Take everything from the line containing "elevation (m): 3375" down to the line containing "collectors: E. Steele" and write those lines out again, replacing "catalogue" with "catalog" and leaving all else as it is.

# Data for this exercise
_ _ _
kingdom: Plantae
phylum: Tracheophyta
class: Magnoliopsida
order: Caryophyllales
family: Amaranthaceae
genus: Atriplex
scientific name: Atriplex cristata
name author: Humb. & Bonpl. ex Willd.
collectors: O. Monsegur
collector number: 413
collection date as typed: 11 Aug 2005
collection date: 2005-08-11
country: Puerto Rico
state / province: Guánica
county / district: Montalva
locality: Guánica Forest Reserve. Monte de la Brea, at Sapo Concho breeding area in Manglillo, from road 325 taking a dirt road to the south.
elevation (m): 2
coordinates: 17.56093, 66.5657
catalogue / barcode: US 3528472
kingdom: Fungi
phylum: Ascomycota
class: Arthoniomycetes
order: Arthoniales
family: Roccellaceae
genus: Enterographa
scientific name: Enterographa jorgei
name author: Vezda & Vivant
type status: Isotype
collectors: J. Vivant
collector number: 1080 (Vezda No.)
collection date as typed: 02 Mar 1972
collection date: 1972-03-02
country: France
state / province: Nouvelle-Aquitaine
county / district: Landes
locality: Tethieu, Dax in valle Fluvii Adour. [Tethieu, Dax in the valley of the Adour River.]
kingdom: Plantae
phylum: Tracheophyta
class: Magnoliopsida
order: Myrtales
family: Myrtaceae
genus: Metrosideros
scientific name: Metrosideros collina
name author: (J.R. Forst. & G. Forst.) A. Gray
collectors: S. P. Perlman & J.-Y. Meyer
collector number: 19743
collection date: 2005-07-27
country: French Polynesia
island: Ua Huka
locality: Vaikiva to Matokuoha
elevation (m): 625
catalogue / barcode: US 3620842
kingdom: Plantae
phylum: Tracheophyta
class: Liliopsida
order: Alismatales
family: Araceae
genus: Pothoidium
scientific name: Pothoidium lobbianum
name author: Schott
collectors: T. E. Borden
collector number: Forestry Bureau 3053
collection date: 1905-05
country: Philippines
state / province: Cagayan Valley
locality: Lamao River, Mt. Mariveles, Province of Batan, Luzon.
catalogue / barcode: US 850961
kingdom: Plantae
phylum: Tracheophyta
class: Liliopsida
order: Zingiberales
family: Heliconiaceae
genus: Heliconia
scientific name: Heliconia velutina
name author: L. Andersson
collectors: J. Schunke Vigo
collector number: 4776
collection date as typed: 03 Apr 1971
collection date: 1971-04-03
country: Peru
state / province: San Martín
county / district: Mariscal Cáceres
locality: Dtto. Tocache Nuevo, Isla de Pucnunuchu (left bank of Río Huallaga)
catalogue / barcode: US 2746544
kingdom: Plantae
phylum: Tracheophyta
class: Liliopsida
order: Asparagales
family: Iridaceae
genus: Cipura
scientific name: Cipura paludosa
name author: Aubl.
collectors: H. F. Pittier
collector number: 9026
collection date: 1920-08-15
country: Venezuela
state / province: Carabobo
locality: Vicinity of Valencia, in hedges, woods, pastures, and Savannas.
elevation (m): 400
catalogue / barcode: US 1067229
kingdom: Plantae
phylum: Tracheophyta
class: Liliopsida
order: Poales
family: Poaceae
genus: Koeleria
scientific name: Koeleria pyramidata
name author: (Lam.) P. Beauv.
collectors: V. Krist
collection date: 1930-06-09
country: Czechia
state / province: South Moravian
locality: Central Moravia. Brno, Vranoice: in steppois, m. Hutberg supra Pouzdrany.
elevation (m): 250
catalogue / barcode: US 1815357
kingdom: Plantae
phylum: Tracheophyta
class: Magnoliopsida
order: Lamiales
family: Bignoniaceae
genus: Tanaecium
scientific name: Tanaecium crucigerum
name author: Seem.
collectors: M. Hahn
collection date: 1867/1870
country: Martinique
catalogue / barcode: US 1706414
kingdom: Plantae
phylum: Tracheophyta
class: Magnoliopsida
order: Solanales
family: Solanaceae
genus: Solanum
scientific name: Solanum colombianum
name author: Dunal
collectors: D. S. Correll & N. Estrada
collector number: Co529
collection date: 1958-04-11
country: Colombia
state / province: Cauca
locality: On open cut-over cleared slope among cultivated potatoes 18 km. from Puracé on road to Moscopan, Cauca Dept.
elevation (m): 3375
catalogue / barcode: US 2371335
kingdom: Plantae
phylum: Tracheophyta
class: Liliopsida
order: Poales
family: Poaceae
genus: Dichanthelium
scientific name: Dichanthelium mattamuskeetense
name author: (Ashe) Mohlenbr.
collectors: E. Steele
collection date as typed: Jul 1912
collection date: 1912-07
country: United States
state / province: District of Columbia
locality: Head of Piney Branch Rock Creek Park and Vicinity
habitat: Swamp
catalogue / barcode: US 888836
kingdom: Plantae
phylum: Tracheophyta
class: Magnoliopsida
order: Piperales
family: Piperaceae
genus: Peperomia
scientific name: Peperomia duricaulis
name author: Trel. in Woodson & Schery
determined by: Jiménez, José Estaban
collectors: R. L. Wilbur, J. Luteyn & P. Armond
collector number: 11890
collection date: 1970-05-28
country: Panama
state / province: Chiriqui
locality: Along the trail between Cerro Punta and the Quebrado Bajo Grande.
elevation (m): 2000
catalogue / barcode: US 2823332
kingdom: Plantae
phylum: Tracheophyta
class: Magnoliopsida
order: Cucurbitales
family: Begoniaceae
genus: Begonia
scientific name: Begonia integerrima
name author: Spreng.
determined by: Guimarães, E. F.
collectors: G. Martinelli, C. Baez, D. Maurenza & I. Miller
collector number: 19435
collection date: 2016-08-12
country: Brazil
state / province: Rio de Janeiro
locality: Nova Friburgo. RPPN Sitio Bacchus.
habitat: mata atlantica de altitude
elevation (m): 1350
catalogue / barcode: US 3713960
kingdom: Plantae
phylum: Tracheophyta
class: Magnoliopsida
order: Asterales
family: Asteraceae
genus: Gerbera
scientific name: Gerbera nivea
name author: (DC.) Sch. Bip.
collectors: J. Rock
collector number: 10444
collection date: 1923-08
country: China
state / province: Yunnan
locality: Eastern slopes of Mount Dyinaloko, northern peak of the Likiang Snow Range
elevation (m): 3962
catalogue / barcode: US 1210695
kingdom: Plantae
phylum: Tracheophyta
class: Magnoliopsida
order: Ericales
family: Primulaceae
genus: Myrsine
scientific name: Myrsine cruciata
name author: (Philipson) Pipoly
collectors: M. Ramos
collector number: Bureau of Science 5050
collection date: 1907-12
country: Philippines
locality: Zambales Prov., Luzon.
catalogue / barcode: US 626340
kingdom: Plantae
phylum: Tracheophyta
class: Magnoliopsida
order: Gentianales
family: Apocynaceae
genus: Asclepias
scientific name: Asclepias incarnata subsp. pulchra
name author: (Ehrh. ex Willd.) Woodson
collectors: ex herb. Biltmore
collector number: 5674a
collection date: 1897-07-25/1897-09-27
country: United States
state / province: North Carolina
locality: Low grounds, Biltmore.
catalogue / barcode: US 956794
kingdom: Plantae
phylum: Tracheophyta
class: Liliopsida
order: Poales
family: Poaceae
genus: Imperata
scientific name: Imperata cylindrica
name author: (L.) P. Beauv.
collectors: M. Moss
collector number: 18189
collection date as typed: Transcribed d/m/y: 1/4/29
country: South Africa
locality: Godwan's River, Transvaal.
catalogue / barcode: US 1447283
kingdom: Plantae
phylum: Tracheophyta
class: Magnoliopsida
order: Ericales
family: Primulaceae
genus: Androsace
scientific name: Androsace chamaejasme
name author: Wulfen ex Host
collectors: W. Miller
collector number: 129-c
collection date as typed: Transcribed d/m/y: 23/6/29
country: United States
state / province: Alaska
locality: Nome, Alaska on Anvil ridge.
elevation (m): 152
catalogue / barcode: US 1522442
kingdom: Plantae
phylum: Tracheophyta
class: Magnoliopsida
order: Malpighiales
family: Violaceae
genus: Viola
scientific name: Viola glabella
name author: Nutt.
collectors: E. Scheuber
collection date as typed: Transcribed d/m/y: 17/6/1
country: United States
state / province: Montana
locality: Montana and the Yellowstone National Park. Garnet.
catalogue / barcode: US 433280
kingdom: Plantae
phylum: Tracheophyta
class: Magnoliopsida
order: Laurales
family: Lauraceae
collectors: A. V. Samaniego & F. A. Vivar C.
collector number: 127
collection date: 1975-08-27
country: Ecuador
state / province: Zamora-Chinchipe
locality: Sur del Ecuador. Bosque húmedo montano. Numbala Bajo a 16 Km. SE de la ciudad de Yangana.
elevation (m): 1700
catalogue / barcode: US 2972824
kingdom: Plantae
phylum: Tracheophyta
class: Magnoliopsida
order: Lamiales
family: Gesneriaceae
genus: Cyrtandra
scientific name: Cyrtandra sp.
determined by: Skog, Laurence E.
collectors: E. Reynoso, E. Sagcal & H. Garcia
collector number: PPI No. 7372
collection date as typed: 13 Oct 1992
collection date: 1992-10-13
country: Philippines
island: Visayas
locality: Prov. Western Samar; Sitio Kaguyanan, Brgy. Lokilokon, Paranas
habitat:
_ _ _
# Task solution
elevation (m): 3375
catalog / barcode: US 2371335
kingdom: Plantae
phylum: Tracheophyta
class: Liliopsida
order: Poales
family: Poaceae
genus: Dichanthelium
scientific name: Dichanthelium mattamuskeetense
name author: (Ashe) Mohlenbr.
collectors: E. Steele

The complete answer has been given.